WORK ORDER:
Repeat every line of the listing below exactly, minus the pictures.

RECORD SET:
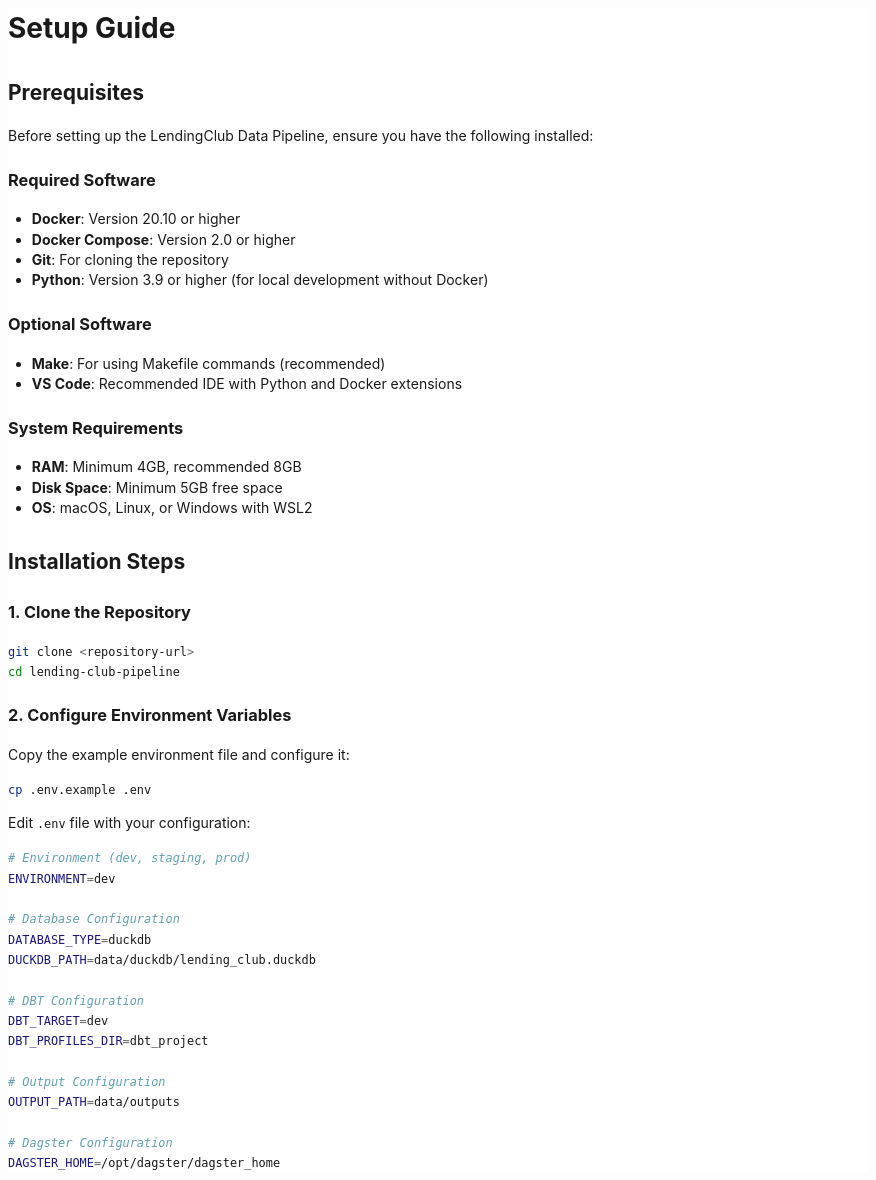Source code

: # Setup Guide

## Prerequisites

Before setting up the LendingClub Data Pipeline, ensure you have the following installed:

### Required Software

- **Docker**: Version 20.10 or higher
- **Docker Compose**: Version 2.0 or higher
- **Git**: For cloning the repository
- **Python**: Version 3.9 or higher (for local development without Docker)

### Optional Software

- **Make**: For using Makefile commands (recommended)
- **VS Code**: Recommended IDE with Python and Docker extensions

### System Requirements

- **RAM**: Minimum 4GB, recommended 8GB
- **Disk Space**: Minimum 5GB free space
- **OS**: macOS, Linux, or Windows with WSL2

## Installation Steps

### 1. Clone the Repository

```bash
git clone <repository-url>
cd lending-club-pipeline
```

### 2. Configure Environment Variables

Copy the example environment file and configure it:

```bash
cp .env.example .env
```

Edit `.env` file with your configuration:

```bash
# Environment (dev, staging, prod)
ENVIRONMENT=dev

# Database Configuration
DATABASE_TYPE=duckdb
DUCKDB_PATH=data/duckdb/lending_club.duckdb

# DBT Configuration
DBT_TARGET=dev
DBT_PROFILES_DIR=dbt_project

# Output Configuration
OUTPUT_PATH=data/outputs

# Dagster Configuration
DAGSTER_HOME=/opt/dagster/dagster_home
```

ANSWER TO THIS PROBLEM:
Source code

: # Setup Guide

## Prerequisites

Before setting up the LendingClub Data Pipeline, ensure you have the following installed:

### Required Software

- **Docker**: Version 20.10 or higher
- **Docker Compose**: Version 2.0 or higher
- **Git**: For cloning the repository
- **Python**: Version 3.9 or higher (for local development without Docker)

### Optional Software

- **Make**: For using Makefile commands (recommended)
- **VS Code**: Recommended IDE with Python and Docker extensions

### System Requirements

- **RAM**: Minimum 4GB, recommended 8GB
- **Disk Space**: Minimum 5GB free space
- **OS**: macOS, Linux, or Windows with WSL2

## Installation Steps

### 1. Clone the Repository

```bash
git clone <repository-url>
cd lending-club-pipeline
```

### 2. Configure Environment Variables

Copy the example environment file and configure it:

```bash
cp .env.example .env
```

Edit `.env` file with your configuration:

```bash
# Environment (dev, staging, prod)
ENVIRONMENT=dev

# Database Configuration
DATABASE_TYPE=duckdb
DUCKDB_PATH=data/duckdb/lending_club.duckdb

# DBT Configuration
DBT_TARGET=dev
DBT_PROFILES_DIR=dbt_project

# Output Configuration
OUTPUT_PATH=data/outputs

# Dagster Configuration
DAGSTER_HOME=/opt/dagster/dagster_home
```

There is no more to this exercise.